— Start Passage —

Here's  a  preview  of  it.

This  is  as  if  you're doing  it  on  your  phone.

I  like  to  make  everything   as  simple  as  possible,

and  everybody  always  has  their  phone,  so  I  can  do  it  on  a  phone.

That's  my  goal.

I'm  just  saying  chunky  pour  doughy,

and  then  they  just  go through  and  rate  each  one.

So  chunky  poor  for  treatment.

One  I'll  say,  don't  know that  that  one  was  a  six

and  we're  just  asking  people for  the  first  impression.

There's  no  right  or  wrong  answers.

Usually  people's  first impression  is  right.

So  that's  why  I'm  asking  people not  to  think  too  hard  on  it.

Maybe  number  two  is  a  ten, and  number  three  was  a  three.

I  don't  know.

They  would  go  through  all  of  those.

Then  we  would  get  our  data   and  then  using  JMP

we  would  average  all  those  ratings

and  then  we  put  the  data  into   the  data  table  to  build  the  model.

— End Passage —
— Start Dataset content —

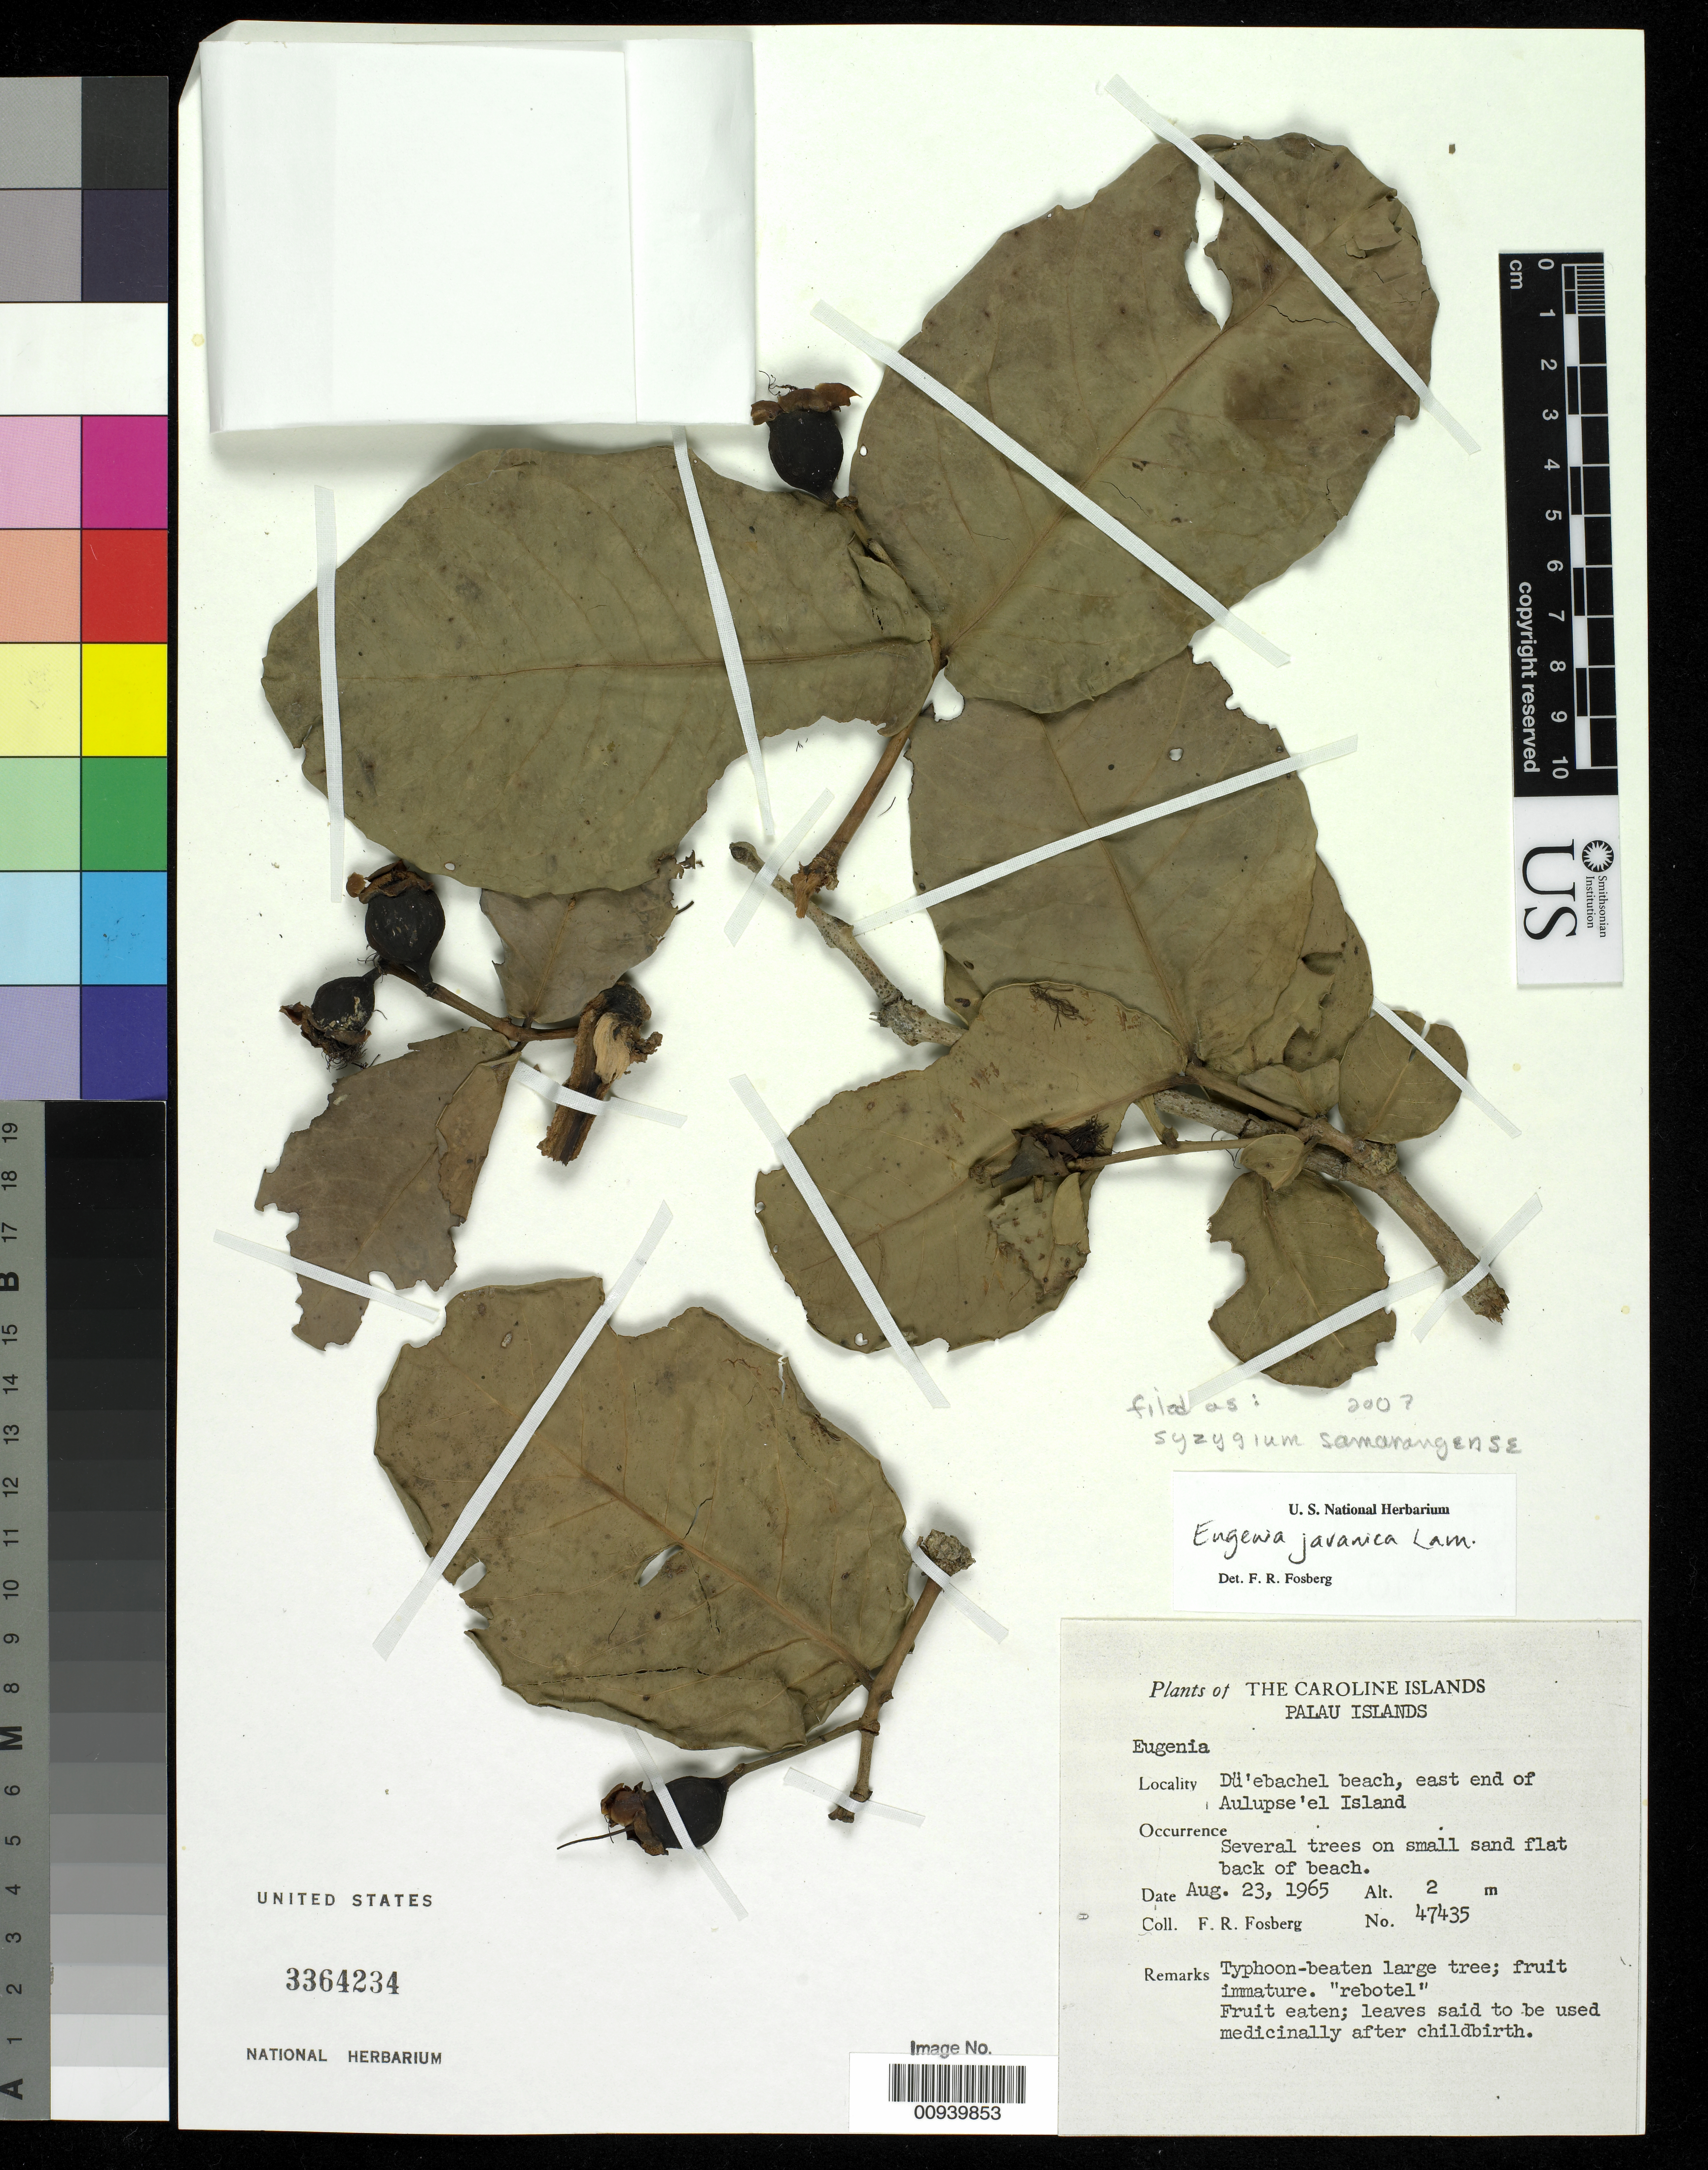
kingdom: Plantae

— End Dataset content —

» **Task goal**:
Repeat the part of the passage above on rating samples between "There's  no  right" and "They  would  go  through  all  of  those.", inclusive.

» **Exercise response**:
There's  no  right  or  wrong  answers.

Usually  people's  first impression  is  right.

So  that's  why  I'm  asking  people not  to  think  too  hard  on  it.

Maybe  number  two  is  a  ten, and  number  three  was  a  three.

I  don't  know.

They  would  go  through  all  of  those.